Promotional materials also list another key feature – that prices will be 20% lower than comparable units in Toronto. Overt affordability comparisons also seem to be a new trend when marketing our city to those down the highway. And that can cause more than a few of us to bristle. Being a lower priced alternative to Toronto doesn’t exactly play to our HamOnt pride. But, while cost-of-entry is a big selling point, there are plenty of others to complement.
Brad is one of a number who have drawn a link between Hamilton and Brooklyn. While the scope is enormously different, there are similarities to our relationship with Toronto and theirs with Manhattan. And of course, a common denominator is the more affordable cost of living. But Brad explains that there is a more emotional and intangible tie with Brooklyn. “I believe there is a cultural parallel. Over the years, Hamilton has progressed from its past as a steel town to a city rich in culture and community,” he explains. “The focus has shifted from heavy industry to art crawls, galleries and some phenomenal restaurants. It is undeniably in the midst of a cultural renaissance.”

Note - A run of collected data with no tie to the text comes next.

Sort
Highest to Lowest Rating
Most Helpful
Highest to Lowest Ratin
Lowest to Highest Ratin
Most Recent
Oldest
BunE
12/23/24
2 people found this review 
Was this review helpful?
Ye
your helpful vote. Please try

“The focus has shifted from heavy industry to art crawls, galleries and some phenomenal restaurants. It is undeniably in the midst of a cultural renaissance.”
Hearing a successful Toronto-developer draw these comparisons gives plenty of fuel for Hamilton’s new-found optimism. Or, one would think, anyway. I’ve been in enough coffee shop conversations to know that there’s a prevalent air of concern when it comes to anything from Toronto. I’m sure the editors of BlogTO can attest to this. Even the recent Hamilton Consulate initiative – where the economic and civic leaders of our city plunked a presentation centre right in downtown Toronto – was met with its share of mild scoffing. But to have caught the eye of developers willing to make a significant investment in our downtown, and who appear to be exercising an understanding of the cultural fabric, is a feat to be celebrated. And, if we play our cards right, we can enable this momentum to continue.

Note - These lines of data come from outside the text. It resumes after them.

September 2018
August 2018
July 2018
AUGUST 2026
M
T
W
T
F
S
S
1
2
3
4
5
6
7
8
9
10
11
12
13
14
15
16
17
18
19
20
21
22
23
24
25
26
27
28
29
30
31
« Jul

As objectively as possible for someone with a few million investment dollars involved, Brad offers some insights as to how our city policy-makers can help keep things moving in the right direction. Embracing the new and different is an important aspect of that. “Hamilton ratepayers and the municipal government need to allow good change to take place,” he says. “There may be a tendency to get cocky and restrictive with the coming attention and that won’t be good for Hamilton. In the early stages of a city’s re-energization (as Toronto did post 1996), there needs to be an openness to ideas and a patience in maximizing fee generation at the city level. If you build it, they will come.”

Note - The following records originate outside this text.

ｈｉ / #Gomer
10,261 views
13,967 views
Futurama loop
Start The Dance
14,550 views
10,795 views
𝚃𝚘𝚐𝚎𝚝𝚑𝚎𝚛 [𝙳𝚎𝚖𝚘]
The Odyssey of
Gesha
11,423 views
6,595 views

Television City is an impressive project that will not only enhance our skyline, it’s another push toward changing the old perceptions of Hamilton. Perhaps we can even give ourselves a pat on the back for our part in all of this. There’s no doubt that the vibe has changed. Through a lot of effort from a lot of people we’ve created an environment that people want to be a part of. We’ve shared Hamilton’s story of resurgence far and wide – arguably better than any other city in our situation has. And now developers like Brad Lamb want in on it. For those who have lived through Hamilton’s blighted past, that’s a pretty remarkable reward.